**Task:** In the brown spiny lobster text, what is the basic color of Panulirus echinatus?

**Document excerpt:**
Scientific classification
- Kingdom: Animalia
- Phylum: Arthropoda
- Class: Malacostraca
- Order: Decapoda
- Suborder: Pleocyemata
- Family: Palinuridae
- Genus: Panulirus
- Species: P. echinatus
- Binomial name: Panulirus echinatus Smith, 1869

= Panulirus echinatus =

- Authority: Smith, 1869
- Conservation status: LC

Species of crustacean

Panulirus echinatus, the brown spiny lobster, is a species of spiny lobster that lives on rocky reefs in the tropical western Atlantic Ocean and central Atlantic Islands.

==Description==
Like other spiny lobsters, Panulirus echinatus has no pincer-like chelae on its front walking legs. It differs from related species by having just two large spines on the antennular plate, just in front of the carapace, and the exopod of the third feeding appendage is reduced and bears no flagellum. The basic colour is brown with large white rounded spots. The antennules and limbs are brown and have longitudinal white or yellow markings. The average size varies over different parts of its range, with males growing to a carapace length of about 19 cm and females 15 cm. Males are in general more numerous, larger and heavier than females but this may be because of behavioural differences, with females feeding less during the breeding season.

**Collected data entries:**
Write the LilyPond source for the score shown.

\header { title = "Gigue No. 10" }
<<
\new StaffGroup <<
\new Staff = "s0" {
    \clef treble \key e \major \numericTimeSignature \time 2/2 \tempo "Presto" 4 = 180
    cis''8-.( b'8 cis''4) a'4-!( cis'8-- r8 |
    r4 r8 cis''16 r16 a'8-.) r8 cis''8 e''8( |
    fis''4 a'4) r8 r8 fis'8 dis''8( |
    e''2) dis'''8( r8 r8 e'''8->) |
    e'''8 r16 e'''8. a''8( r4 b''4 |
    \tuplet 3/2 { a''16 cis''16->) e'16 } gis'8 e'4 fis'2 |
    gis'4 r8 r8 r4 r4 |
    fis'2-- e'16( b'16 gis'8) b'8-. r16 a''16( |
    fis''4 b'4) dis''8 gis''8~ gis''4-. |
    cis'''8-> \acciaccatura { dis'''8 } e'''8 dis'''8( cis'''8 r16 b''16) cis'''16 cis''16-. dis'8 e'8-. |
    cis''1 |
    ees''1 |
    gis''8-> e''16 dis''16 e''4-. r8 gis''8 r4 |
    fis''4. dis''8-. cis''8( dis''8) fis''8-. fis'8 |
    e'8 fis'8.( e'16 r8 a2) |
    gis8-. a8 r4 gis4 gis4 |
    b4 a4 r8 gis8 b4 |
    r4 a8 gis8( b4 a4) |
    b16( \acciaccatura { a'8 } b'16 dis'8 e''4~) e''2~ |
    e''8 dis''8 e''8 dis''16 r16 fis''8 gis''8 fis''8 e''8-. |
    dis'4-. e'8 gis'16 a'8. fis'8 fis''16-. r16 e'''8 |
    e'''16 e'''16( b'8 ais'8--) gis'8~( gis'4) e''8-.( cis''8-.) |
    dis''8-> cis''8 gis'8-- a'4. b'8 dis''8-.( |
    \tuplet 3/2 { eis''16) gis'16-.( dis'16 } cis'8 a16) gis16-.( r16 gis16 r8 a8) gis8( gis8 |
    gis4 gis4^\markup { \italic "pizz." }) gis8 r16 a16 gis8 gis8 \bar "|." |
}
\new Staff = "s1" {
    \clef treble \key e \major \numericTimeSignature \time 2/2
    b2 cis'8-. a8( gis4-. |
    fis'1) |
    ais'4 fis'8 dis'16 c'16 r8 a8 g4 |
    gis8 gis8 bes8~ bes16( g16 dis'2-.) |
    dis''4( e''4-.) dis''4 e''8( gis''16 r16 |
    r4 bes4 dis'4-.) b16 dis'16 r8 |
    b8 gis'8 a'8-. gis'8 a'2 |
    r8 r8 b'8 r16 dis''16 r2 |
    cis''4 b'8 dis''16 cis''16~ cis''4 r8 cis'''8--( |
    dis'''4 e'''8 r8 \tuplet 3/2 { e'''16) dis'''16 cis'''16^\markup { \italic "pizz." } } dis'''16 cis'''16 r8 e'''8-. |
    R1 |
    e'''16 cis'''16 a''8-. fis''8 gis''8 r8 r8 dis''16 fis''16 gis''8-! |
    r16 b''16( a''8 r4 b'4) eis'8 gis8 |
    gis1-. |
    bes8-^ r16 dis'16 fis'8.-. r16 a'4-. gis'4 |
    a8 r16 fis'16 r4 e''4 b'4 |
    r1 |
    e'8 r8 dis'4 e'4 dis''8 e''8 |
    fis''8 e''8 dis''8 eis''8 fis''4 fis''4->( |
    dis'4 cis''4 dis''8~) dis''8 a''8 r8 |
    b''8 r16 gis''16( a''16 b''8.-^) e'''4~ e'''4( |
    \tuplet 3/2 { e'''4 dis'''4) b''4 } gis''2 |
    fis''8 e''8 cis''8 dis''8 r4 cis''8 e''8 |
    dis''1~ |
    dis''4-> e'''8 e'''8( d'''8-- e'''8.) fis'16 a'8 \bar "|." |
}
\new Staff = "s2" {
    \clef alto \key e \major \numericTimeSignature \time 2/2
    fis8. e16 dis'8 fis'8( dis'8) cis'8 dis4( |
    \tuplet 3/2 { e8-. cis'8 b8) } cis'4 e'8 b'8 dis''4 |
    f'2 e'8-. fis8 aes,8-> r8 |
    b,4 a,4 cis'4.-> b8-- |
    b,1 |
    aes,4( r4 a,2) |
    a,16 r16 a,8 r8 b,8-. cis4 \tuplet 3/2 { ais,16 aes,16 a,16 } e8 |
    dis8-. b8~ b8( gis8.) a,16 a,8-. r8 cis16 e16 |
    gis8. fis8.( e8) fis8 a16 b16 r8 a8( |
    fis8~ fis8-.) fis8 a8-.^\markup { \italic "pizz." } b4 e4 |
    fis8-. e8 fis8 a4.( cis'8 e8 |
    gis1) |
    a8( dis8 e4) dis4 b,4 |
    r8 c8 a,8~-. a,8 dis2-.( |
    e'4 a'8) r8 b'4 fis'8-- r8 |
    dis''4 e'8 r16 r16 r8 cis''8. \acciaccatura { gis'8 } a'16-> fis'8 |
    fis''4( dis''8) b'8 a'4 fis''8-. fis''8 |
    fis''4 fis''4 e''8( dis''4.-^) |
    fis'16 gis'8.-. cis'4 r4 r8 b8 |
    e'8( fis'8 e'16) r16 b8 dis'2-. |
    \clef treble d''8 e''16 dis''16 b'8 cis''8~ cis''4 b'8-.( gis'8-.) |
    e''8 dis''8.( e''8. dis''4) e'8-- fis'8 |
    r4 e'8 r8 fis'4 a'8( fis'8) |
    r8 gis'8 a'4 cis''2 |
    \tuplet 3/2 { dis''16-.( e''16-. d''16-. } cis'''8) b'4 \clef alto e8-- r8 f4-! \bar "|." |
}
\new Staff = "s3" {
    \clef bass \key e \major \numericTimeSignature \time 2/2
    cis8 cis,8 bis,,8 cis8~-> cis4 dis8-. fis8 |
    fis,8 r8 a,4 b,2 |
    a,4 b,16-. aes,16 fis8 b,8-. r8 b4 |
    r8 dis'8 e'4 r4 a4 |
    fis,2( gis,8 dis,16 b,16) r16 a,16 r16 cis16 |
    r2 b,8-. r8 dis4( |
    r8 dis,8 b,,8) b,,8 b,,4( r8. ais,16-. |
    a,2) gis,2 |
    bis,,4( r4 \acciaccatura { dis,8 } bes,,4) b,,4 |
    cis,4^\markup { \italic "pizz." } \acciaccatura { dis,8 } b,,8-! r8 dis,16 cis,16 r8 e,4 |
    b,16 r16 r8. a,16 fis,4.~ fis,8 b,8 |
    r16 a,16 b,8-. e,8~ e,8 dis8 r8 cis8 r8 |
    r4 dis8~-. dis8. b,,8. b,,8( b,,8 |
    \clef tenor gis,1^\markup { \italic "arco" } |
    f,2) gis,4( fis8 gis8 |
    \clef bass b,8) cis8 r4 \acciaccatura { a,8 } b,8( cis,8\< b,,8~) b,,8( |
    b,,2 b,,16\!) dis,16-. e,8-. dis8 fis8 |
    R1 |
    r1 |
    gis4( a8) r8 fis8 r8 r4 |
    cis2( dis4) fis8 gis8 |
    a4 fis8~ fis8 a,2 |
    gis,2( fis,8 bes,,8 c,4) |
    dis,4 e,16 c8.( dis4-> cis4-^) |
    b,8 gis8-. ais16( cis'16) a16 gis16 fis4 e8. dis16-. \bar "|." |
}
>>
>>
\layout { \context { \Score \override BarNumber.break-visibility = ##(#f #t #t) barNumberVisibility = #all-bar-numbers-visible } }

**Solution:** Brown, with large white rounded spots.